The company formed a program called "Brigades", where organisation such as schools would sign up and send in segregated streams for products including drink pouches, pens, binders and shoes. While the program began slowly, over time it became a phenomenal success.

"People say this may be dinky and small, but one example is drink pouches. We launched the drink pouches brigade in 2007, and collected 22,000 drink pouches in our first year … [in 2013] we collected 500,000." That's 2200% growth in five years, with three out of 100 US drink pouches now flowing into TerraCycle.

Further, when organisations like schools signed up to the Brigades Program, TerraCycle also paid a small donation to a charity of their choice. This gave these groups a small, measurable reward for their source separation efforts.
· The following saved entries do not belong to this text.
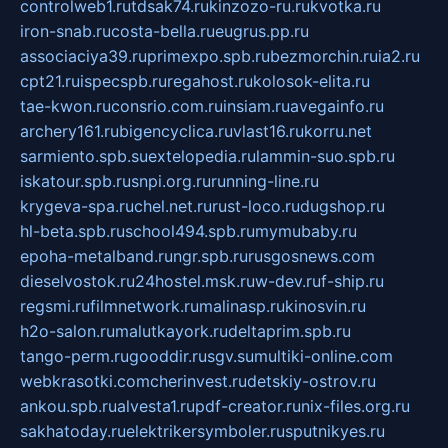
controlweb1.ru
tdsak74.ru
kinzozo-ru.ru
kvotka.ru
iron-snab.ru
costa-bella.ru
eugrus.pp.ru
associaciya39.ru
primexpo.spb.ru
bezmorchin.ru
ia2.ru
cpt21.ru
ispecspb.ru
regahost.ru
kolosok-elita.ru
tae-kwon.ru
consrio.com.ru
insiam.ru
avegainfo.ru
archery161.ru
bigencyclica.ru
vlast16.ru
korru.net
sarmiento.spb.su
extelopedia.ru
lammin-suo.spb.ru
iskatour.spb.ru
snpi.org.ru
running-line.ru
krygeva-spa.ru
chel.net.ru
rust-loco.ru
dugshop.ru
hl-beta.spb.ru
school494.spb.ru
mymubaby.ru
epoha-metalband.ru
ngr.spb.ru
rusgosnews.com
dieselvostok.ru
24hostel.msk.ru
w-dev.ru
f-ship.ru
regsmi.ru
filmnetwork.ru
malinasp.ru
kinosvin.ru
h2o-salon.ru
malutkayork.ru
deltaprim.spb.ru
tango-perm.ru
gooddir.ru
sgv.su
multiki-online.com
webkrasotki.com
cherinvest.ru
detskiy-ostrov.ru
ankou.spb.ru
alvesta1.ru
pdf-creator.ru
nix-files.org.ru
sakhatoday.ru
elektrikersymboler.ru
sputnikyes.ru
In the case of juice pouches, TerraCycle gives two US cents per pouch to charity. This may seem small, but so far TerraCycle has donated almost US$4 million just off its juice pouch brigade.
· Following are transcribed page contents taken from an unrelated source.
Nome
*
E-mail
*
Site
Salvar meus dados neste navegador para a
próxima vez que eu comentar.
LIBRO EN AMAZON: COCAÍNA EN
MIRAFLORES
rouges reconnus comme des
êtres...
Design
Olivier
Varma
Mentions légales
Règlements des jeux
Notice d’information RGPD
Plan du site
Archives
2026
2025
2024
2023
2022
With the proliferation of TerraCycle's successful collection model, it ran into its second major hurdle - manufacturing costs. "As we broadened what we manufactured, our margins decreased, often well into the negatives," Szaky wrote in 2007. "It had taken us four years to bottle worm [castings] profitably, and adding sewing lines and other manufacturing lines to our factory only compounded the margin issues."
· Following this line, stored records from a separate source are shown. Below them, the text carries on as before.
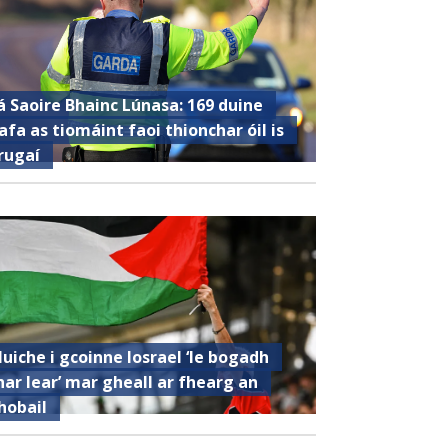
á Saoire Bhainc Lúnasa: 169 duine
afa as tiomáint faoi thionchar óil is
rugaí
luiche i gcoinne Iosrael ‘le bogadh
har lear’ mar gheall ar fhearg an
hobail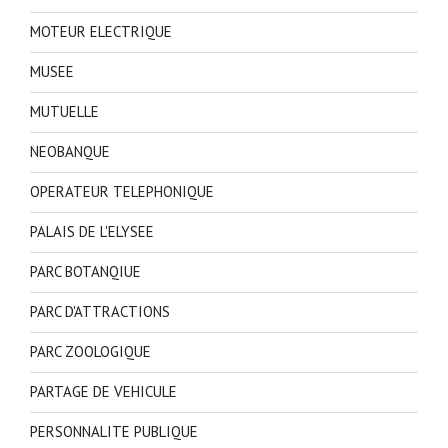
MOTEUR ELECTRIQUE
MUSEE
MUTUELLE
NEOBANQUE
OPERATEUR TELEPHONIQUE
PALAIS DE L'ELYSEE
PARC BOTANQIUE
PARC D'ATTRACTIONS
PARC ZOOLOGIQUE
PARTAGE DE VEHICULE
PERSONNALITE PUBLIQUE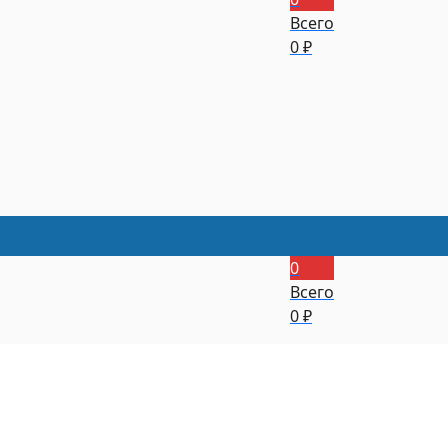
Всего
0
₽
0
Всего
0
₽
"We hardly had any in-house experience with these new manufacturing supply chains, and the products we were making had put us into competition with very strong, typically China-based, manufacturing firms. As a result, we had to drop many of our prices below our costs to get the business."

The old saying goes, if you can't beat them, then join them. That's exactly what TerraCycle did. Rather than try to become a competitive manufacturer, the company sought to partner with strong local and international manufacturers, then licence their designs to these partners.

This brought TerraCycle to its current manifestation - a global licencing and supply chain business which partners with major manufacturers to "solve" their "waste" - upcycling it into profitable retail products through creative design. This seek and solve mentality is why TerraCycle is often described as the "Google of garbage".

Going global
"Garbage is a global problem, but luckily, it's also the same everywhere," Szaky explains. For TerraCycle, global expansion was natural given that companies they were working with, such as Nestle or Unilever, were global. If TerraCycle could "solve" Unilever's waste in the US, then it could solve it in Germany, Israel, Turkey or Japan.

And that's exactly what TerraCycle did. Replicating its business model around the world, by 2012 TerraCycle had grown to $15 million in sales with operations in 22 countries. In late 2013, TerraCycle began expanding into its 23rd market - Australia.

"TerraCycle is basically operated the same way in every country where we have operations, from Brazil to Turkey," Szaky explains. "We do adjust for each location, but we try as much as possible to avoid making adjustments in order to maintain coherence in a small organization of just more than 110 employees."

In Australia, TerraCycle currently has four Brigade programs: the Cleaner Packaging Brigade, the Oral Care Brigade, the Nespresso Coffee Capsule Brigade and most famous of all, the Cigarette Butt Brigade.

Locally, TerraCycle has partnered with the Australian arms of British American Tobacco, Philip Morris and Imperial Tobacco to sponsor what has come to be known colloquially as "butt sacks". Smokers can order a free "butt sack" from TerraCycle, a special mail order sack in which they can place cigarette butts, which is then sent postage paid back for recovery.

Szaky recently gave a lecture at Sydney University on the TerraCycle story. Here I caught up with both Szaky and TerraCycle Australia's new CEO Anna Minns. Minns explained that TerraCycle was setting up a facility in Sydney's St Marys, while also seeking local partners in order to expand its Brigades program.

Irrespective of how TerraCycle fares in Australia - it is clear that an enormous global market remains for TerraCycle's corporate sponsored product stewardship business. With TerraCycle in town, it is no longer fair to describe any product as "recyclable" or "non-recyclable". TerraCycle has turned the industry on its head, and everything is now fair game.